Pub Date: Aug. 9th, 2022
ISBN: 978-0-593-30066-4
Publisher: Penguin Press

This ambitious debut novel finds a math professor returning from the United States to his native China on a pilgrimage of multigenerational discovery.

Themes of family and forgiveness against the sweep of political foment inform this epic, which opens in the U.S. but spends the rest of its pages in China, hopping between the mid-1970s and 1993. The earlier period represents the formative years of Tang Yitian, a bookish boy from a rural farm family who frequently finds himself at odds with his brusque father. The later marks Yitian’s belated return to his homeland following a frantic call from his mother informing him that his father has disappeared after having walked away from home without explanation more than a decade earlier. In between, there is much for Yitian to discover, and the reader as well, as the novel seems to underscore the adage that to understand all is to forgive all. What requires understanding is the death of Yitian's older brother, as well as their grandfather, over the course of a year; the tension between that grandfather and Yitian's father; and the transition for Yitian from toiling in the fields to studying at an urban university, falling in love in the process.
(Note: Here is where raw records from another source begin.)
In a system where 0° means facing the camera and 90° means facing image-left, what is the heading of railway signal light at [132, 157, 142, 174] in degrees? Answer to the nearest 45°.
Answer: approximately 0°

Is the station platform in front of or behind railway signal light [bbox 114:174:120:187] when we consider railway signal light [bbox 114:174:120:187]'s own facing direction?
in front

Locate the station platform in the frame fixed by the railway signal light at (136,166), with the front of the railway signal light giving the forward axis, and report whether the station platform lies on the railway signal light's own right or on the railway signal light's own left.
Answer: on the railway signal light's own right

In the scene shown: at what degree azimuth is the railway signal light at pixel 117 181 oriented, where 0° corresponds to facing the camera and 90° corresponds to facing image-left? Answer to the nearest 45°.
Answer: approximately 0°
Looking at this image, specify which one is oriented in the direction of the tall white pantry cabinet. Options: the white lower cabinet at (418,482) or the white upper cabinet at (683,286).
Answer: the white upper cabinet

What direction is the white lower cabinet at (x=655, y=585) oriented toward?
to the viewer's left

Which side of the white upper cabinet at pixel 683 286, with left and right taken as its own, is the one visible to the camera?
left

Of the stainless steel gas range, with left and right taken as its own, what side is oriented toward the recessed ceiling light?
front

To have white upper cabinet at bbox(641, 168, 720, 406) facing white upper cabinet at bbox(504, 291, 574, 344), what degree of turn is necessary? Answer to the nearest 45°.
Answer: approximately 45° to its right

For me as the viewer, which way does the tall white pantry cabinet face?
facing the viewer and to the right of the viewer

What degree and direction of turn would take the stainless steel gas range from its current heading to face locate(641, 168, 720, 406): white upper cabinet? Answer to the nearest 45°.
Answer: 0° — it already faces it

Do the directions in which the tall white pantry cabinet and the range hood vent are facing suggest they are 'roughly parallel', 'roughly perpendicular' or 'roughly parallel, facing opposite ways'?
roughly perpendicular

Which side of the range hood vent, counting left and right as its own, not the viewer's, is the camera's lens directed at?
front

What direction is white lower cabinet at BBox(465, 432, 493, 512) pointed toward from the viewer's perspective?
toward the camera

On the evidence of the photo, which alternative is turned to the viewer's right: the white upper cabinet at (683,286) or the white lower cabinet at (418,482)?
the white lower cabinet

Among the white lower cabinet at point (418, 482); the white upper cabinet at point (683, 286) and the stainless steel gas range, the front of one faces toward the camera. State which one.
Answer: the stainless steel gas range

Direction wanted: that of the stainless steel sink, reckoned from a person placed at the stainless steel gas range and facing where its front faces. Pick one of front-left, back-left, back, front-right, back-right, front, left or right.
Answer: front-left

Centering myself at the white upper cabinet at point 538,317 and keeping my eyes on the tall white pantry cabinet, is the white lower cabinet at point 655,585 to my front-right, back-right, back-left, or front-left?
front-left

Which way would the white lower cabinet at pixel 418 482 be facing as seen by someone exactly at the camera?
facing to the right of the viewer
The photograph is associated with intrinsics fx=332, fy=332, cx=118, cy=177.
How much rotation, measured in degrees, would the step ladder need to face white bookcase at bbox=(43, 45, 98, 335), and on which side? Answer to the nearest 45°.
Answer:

All this occurs within the turmoil in China during the Cultural Revolution and its aftermath. Having left all this behind when he immigrated to America for graduate studies, married to a woman who provides some stability, Yitian must balance the identity he has forged and life he has found with the one he left behind. Through returning to China and searching for his father, he discovers so much more.

There’s a lot to absorb, but the narrative momentum keeps the reader engaged.